BEIRUT, 23 Jul 2006 (IRIN) - Inaam Haidar and her twin children, Hadi and Hiba, aged eight, were trapped in a village south of Beirut for 10 days after the Israeli attacks on Lebanon started on 12 July.
They were spending their summer holiday at their grandmother's house in the mountains, when Israeli planes dropped bombs on the area, isolating the village.
"We were living in fear as the bombs just whistled over our house and exploded nearby," says Haidar. "The Israeli planes kept going over the town and dropping bombs, and my children kept crying all the time. My mother is an old woman and she is sick."
The whole family managed to leave the village on 21 July. "We walked for a few kilometres to where a man with a car was waiting for us," explains Haidar. "He had been sent by my husband who is working in Beirut. My mother is now staying at my brother's house, away from the bombs in the mountains outside Beirut, and I came back to my house on the verge of the southern suburbs."
Haidar said the journey to Beirut was hellish. Some of the roads through the mountains had been damaged in air strikes, and they had to travel along dangerous tracks to avoid being bombed.

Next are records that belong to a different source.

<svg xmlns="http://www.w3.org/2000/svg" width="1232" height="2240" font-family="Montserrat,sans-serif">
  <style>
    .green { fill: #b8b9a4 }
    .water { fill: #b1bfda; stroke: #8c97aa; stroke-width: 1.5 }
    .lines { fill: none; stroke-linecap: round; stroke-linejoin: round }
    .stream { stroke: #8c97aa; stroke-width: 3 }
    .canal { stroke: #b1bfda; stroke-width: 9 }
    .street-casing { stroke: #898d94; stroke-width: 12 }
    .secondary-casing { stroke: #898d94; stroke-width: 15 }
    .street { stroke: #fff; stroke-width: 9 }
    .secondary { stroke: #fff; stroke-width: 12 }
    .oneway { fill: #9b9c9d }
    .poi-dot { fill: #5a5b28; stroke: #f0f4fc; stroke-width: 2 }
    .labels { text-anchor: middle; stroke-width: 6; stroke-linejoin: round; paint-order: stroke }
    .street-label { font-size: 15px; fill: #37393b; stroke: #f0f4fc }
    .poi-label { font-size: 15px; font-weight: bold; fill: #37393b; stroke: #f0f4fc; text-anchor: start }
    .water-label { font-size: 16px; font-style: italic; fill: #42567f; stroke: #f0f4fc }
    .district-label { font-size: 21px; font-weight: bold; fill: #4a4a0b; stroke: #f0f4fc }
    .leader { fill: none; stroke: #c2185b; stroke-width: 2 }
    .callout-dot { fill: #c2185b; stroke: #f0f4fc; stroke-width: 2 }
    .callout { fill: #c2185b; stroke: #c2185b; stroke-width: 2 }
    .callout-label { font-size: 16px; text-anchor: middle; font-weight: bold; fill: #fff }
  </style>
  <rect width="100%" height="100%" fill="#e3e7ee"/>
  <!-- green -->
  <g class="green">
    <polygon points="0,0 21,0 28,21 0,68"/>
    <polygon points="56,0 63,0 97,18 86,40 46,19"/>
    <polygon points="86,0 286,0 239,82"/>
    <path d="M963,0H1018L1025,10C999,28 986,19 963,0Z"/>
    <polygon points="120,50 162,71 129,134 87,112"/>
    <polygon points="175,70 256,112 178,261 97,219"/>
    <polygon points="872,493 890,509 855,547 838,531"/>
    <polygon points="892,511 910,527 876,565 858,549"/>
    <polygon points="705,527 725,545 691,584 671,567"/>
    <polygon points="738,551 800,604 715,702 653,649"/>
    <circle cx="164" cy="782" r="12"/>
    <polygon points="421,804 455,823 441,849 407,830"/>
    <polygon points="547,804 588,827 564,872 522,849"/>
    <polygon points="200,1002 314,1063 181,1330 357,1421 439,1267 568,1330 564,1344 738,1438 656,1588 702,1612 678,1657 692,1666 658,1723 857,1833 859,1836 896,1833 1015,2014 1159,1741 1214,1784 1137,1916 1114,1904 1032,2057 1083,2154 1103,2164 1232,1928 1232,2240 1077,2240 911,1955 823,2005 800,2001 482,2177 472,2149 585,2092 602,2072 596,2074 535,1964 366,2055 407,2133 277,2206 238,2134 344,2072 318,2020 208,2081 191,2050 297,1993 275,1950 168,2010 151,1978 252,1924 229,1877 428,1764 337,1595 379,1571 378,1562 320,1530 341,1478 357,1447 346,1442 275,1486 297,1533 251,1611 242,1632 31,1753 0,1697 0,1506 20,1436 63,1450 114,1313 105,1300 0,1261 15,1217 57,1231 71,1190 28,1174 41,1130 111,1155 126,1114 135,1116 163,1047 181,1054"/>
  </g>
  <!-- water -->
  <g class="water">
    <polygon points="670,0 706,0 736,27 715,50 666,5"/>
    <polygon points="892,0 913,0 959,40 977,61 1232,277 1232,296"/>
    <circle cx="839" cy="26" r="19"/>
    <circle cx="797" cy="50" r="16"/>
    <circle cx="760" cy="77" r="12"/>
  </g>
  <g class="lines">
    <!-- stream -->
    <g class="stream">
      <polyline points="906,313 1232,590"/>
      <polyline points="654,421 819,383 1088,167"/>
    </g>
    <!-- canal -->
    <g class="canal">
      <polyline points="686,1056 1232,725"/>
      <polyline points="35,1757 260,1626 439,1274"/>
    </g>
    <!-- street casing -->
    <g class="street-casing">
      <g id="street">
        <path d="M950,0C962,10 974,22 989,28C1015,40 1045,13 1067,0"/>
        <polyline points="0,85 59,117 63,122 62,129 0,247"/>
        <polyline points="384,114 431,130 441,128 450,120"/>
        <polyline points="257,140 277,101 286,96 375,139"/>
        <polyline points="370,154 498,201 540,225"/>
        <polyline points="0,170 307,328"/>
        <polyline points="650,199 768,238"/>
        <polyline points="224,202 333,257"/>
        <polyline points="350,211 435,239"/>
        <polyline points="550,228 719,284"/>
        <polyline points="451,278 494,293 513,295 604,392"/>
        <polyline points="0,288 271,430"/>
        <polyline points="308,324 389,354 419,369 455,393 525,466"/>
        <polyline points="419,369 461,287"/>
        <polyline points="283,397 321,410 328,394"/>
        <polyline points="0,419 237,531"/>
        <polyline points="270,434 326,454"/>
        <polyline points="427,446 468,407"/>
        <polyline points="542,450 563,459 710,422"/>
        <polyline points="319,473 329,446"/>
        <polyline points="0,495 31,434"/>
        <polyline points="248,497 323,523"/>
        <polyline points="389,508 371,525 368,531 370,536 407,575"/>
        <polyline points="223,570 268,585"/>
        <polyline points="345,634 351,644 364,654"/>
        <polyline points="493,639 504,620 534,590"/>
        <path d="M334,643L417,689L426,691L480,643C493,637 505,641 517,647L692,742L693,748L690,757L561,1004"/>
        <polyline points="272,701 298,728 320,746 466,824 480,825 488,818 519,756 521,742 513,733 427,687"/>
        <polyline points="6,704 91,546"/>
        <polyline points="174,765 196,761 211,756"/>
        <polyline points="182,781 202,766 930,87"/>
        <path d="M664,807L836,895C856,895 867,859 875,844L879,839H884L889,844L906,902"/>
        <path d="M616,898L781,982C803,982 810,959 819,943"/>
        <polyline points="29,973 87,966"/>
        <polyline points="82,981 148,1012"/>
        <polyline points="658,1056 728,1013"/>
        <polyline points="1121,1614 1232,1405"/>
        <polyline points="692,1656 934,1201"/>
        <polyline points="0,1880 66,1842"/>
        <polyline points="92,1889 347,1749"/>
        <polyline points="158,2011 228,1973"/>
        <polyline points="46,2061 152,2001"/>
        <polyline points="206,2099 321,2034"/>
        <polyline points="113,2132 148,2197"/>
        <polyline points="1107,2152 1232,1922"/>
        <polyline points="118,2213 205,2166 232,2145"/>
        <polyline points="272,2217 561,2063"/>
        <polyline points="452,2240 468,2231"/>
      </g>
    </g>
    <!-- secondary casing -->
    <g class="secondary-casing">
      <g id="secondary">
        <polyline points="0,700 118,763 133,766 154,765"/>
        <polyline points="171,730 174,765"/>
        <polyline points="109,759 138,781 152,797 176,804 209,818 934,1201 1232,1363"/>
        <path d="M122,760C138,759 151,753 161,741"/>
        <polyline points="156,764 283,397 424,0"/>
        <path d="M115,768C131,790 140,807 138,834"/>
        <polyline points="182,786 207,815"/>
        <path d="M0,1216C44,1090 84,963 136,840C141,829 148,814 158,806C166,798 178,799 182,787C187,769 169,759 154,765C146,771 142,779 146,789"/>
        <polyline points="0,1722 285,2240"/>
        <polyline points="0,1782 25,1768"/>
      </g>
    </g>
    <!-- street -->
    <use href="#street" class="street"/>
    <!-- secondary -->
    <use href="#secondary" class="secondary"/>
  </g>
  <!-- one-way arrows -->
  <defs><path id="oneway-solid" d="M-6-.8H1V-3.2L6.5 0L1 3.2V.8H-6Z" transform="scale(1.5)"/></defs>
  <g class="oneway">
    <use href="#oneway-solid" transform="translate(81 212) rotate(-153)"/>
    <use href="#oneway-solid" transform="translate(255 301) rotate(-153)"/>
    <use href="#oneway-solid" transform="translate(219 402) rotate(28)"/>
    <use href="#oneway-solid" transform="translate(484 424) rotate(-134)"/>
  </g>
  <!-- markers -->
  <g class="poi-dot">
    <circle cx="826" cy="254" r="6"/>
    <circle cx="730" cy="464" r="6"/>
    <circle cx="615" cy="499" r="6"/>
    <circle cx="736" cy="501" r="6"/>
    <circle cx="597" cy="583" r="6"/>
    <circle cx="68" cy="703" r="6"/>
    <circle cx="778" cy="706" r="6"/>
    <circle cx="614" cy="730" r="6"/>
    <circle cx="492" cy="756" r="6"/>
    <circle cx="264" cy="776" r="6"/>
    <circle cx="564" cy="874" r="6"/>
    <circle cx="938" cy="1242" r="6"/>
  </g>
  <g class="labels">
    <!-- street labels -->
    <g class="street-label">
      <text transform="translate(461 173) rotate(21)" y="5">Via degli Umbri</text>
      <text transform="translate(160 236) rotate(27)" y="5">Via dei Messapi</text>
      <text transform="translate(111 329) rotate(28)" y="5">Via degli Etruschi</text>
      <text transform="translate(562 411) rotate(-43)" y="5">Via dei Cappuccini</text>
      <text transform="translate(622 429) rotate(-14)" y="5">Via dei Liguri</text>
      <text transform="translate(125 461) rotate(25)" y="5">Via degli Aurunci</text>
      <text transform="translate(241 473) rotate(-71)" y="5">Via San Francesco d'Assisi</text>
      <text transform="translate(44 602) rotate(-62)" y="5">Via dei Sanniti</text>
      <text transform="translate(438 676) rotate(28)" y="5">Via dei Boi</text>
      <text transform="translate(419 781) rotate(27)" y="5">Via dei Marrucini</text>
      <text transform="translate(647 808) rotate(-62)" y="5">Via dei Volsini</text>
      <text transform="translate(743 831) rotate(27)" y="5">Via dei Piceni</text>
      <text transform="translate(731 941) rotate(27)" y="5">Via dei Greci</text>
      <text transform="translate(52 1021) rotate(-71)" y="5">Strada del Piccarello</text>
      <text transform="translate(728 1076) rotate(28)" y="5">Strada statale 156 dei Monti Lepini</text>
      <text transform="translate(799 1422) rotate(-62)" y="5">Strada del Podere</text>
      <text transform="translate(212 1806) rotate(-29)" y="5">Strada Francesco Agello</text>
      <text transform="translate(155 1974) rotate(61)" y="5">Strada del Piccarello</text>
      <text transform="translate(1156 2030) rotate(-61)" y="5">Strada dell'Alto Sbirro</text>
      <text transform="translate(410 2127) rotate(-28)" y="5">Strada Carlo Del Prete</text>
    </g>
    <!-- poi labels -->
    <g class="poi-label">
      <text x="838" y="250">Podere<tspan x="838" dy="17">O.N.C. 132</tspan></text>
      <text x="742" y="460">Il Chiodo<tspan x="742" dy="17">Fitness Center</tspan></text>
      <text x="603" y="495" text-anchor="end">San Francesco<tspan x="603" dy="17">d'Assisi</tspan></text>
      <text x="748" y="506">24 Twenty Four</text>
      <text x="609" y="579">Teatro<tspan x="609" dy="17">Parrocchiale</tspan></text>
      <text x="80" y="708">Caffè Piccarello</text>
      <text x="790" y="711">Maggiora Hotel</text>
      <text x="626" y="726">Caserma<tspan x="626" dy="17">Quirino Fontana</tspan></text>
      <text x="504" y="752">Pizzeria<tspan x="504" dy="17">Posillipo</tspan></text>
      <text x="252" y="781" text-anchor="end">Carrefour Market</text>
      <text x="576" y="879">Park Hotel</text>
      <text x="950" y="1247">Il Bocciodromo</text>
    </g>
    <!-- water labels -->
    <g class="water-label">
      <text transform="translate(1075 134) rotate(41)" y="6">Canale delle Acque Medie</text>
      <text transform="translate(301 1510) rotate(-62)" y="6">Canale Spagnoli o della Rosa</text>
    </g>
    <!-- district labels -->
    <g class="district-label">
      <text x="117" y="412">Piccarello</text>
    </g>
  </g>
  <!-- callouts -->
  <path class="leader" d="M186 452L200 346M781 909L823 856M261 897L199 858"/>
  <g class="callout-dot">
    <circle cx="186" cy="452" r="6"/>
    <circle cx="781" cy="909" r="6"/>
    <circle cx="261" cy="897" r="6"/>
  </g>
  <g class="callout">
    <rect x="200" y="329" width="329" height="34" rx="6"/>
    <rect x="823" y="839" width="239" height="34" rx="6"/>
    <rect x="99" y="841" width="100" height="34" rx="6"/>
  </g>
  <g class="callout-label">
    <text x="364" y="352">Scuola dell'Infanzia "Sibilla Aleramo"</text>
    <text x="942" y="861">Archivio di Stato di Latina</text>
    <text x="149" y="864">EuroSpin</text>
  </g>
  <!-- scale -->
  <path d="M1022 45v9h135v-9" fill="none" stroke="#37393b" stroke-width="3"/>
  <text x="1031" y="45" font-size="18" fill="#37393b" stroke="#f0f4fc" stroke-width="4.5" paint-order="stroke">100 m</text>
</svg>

"I didn't cry... I was brave for mama," says Hadi, Haidar's son.
"I still cannot sleep at night, as I can hear the Israeli bombs exploding in the nearby southern suburbs, and it makes me afraid that the bombs might hit us here in our house," Haider says. "Wherever we go, the Israeli bombs follow us."
The UN's Childrens Fund, UNICEF, says around half the estimated 600,000 people displaced in Lebanon to date, are children and women.
"Out of those killed or injured, we were told that one third were children," says Soha Boustani, UNICEF Spokesperson in Beirut.
Boustani says the less critical but lasting psychological impact of this conflict on children is not being addressed either.
Asked if he sleeps at night, eight year-old Hadi replies: "A little. I panic and wake up because of the bombs coming down and exploding like this," he says, making the sound of an explosion and waving his hands in the air.
The Israeli air strikes have already taken their toll on Hadi's twin sister, Hiba. "I can still hear explosions here," she says, pointing to her head. "I have nightmares."
Haidar says both her children sob and cry out in their sleep. "When they do manage to sleep, they are afraid to keep their eyes closed because they think the planes will come back," she says.
"Trauma is UNICEF's main concern because it is not visible to the eye but it has a long term effect," UNICEF's Boustani says.